Published online by Cambridge University Press: 11 May 2009
A porphyrin pigment found in Asterias rubens has been re-examined and found to be protoporphyrin, and not haematoporphyrin as originally reported by MacMunn. The pigment was identified by spectroscopic and spectrophotometric observations as well as by chemical tests and the use of paper partition and column chromatography. The protoporphyrin is absent from the gut, gonads and digestive caeca, and is present only in' the leathery integument.
The porphyrin occurs in the integument as free protoporphyrin; a yield of 33-6 mg. of red crystalline protoporphyrin dimethyl ester was obtained from a sample of 5485 g. of Asterias integument.
The relative amounts of protoporphyrin in different coloured specimens of A. rubens were determined by a fluorimetric method. With four well-defined colour types the amount of porphyrin per gram of integument was found to decrease rapidly in the series: violet-brown, dark brown, red and pale.
Neither protoporphyrin nor a porphyrinogen was found in the soft parts of Chlamys opercularis or Mytilus edulis, the main food animals of Asterias in the Plymouth area.
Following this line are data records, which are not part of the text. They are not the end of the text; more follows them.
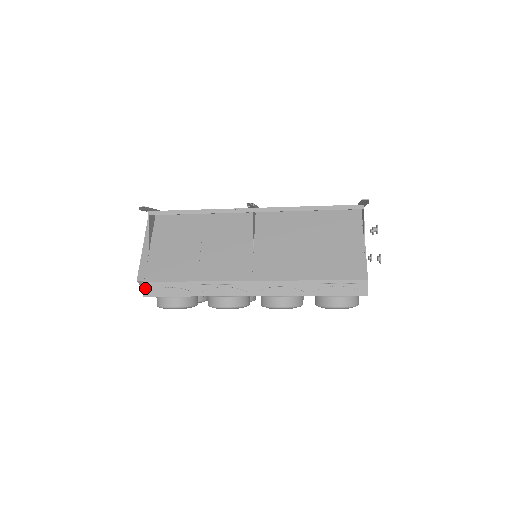
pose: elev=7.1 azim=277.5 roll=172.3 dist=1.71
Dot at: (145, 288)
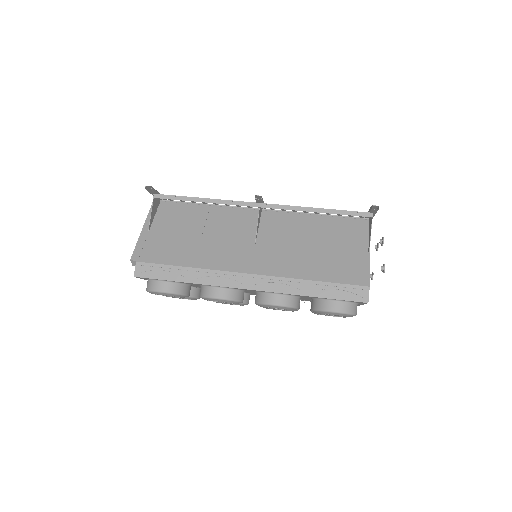
Dot at: (138, 268)
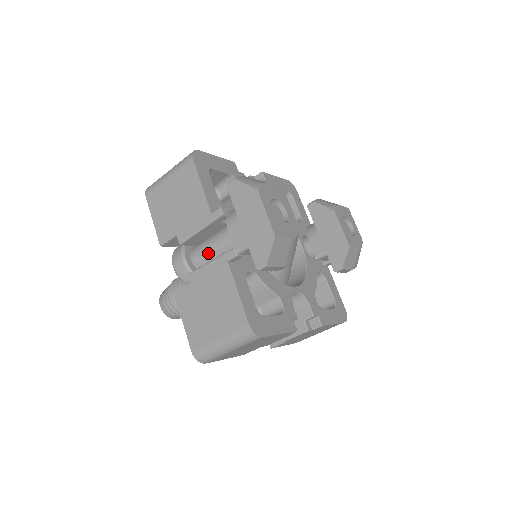
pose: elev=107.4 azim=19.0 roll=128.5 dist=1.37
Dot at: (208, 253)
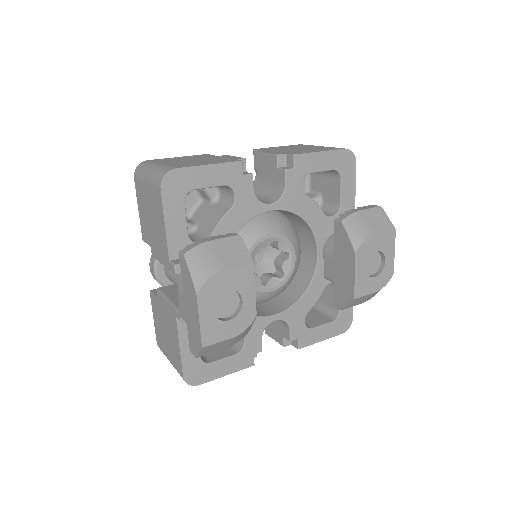
Dot at: (174, 282)
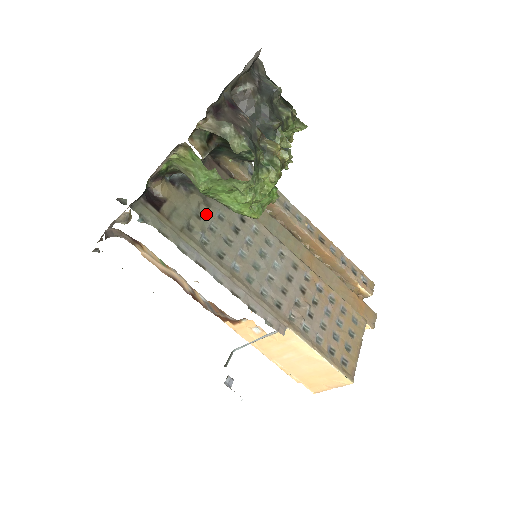
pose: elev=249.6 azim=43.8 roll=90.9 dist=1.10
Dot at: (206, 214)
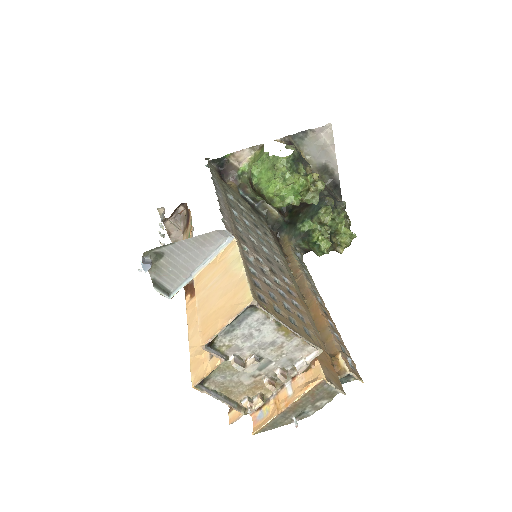
Dot at: (244, 207)
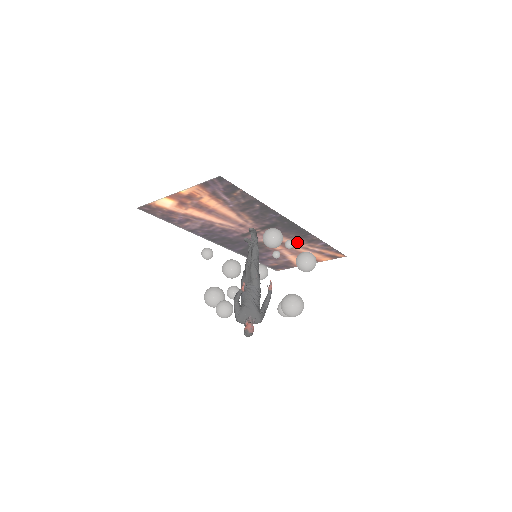
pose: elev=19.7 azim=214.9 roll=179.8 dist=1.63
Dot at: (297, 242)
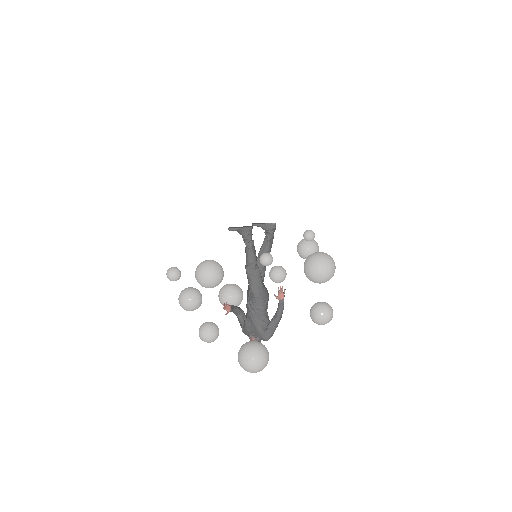
Dot at: occluded
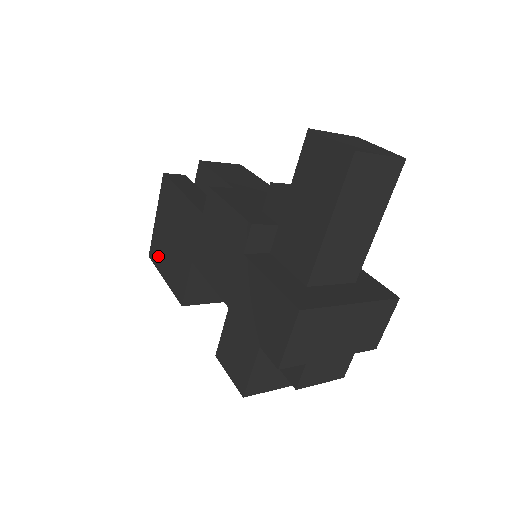
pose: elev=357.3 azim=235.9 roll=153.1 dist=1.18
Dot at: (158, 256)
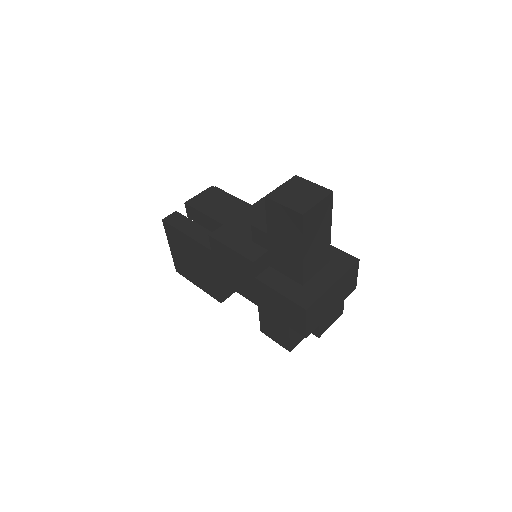
Dot at: (185, 272)
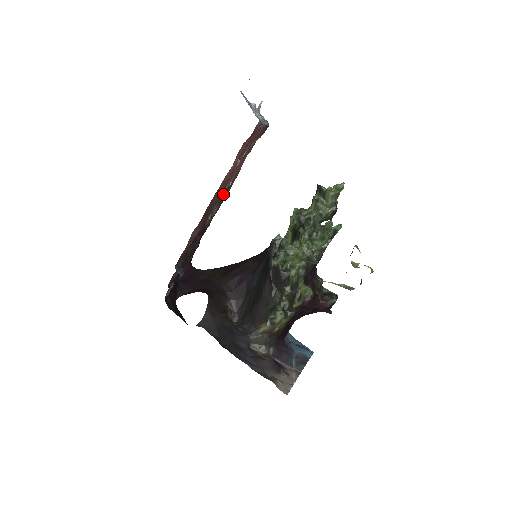
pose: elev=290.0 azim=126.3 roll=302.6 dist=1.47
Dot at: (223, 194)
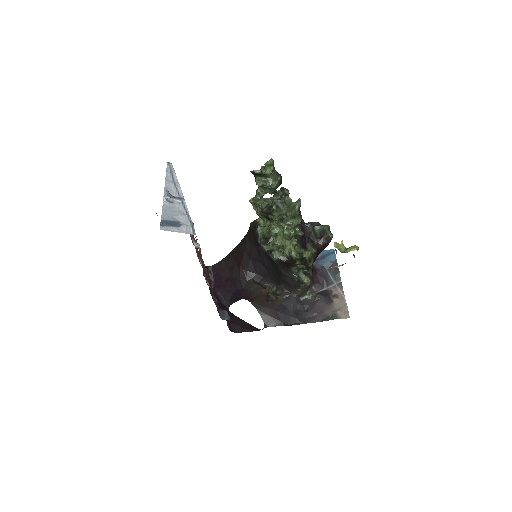
Dot at: occluded
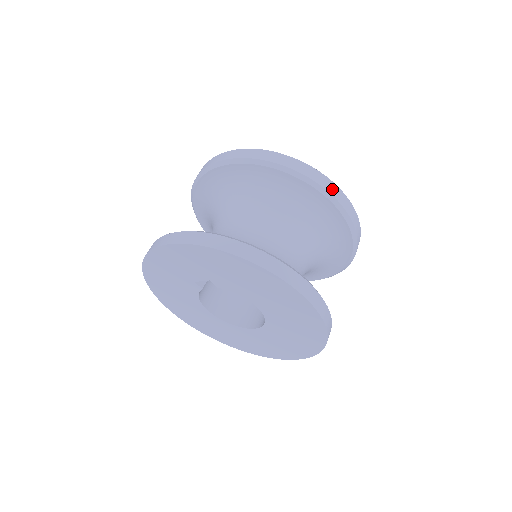
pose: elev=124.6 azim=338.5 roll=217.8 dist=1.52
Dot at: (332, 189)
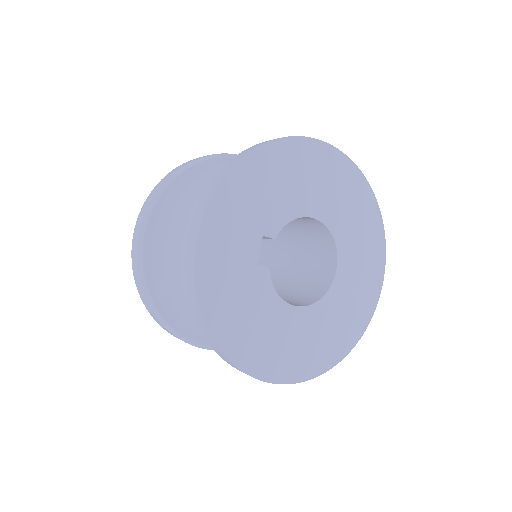
Dot at: occluded
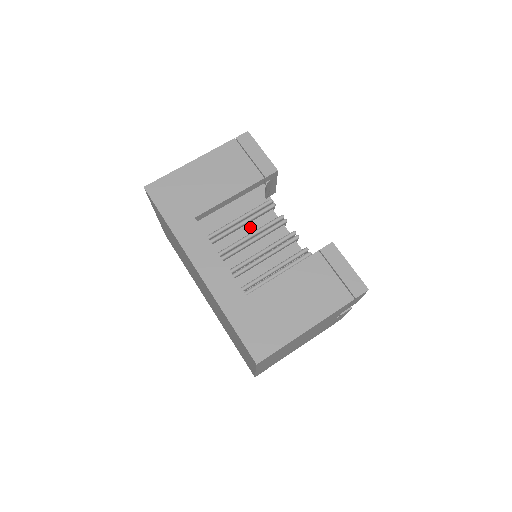
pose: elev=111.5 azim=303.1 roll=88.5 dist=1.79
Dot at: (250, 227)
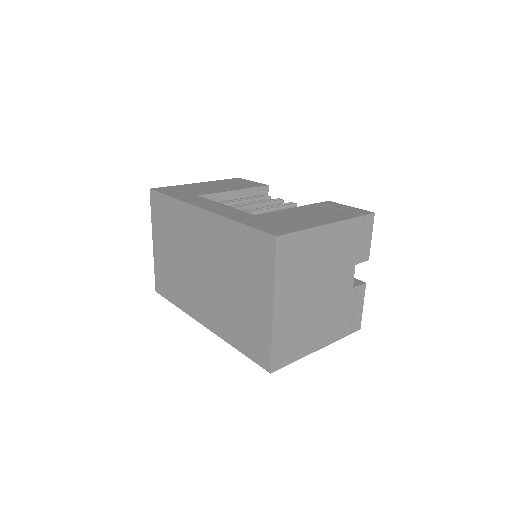
Dot at: occluded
The exact source of the integumentary porphyrin in this starfish is therefore uncertain, ,but it is suggested that it may be derived from the chlorophyll pigments found in the digestive caeca.
The porphyrin does not contribute materially to the colour pattern of the animals, most of whose colour is carotenoid, and it is most likely that it is a by-product of excretion formed from chlorophyll.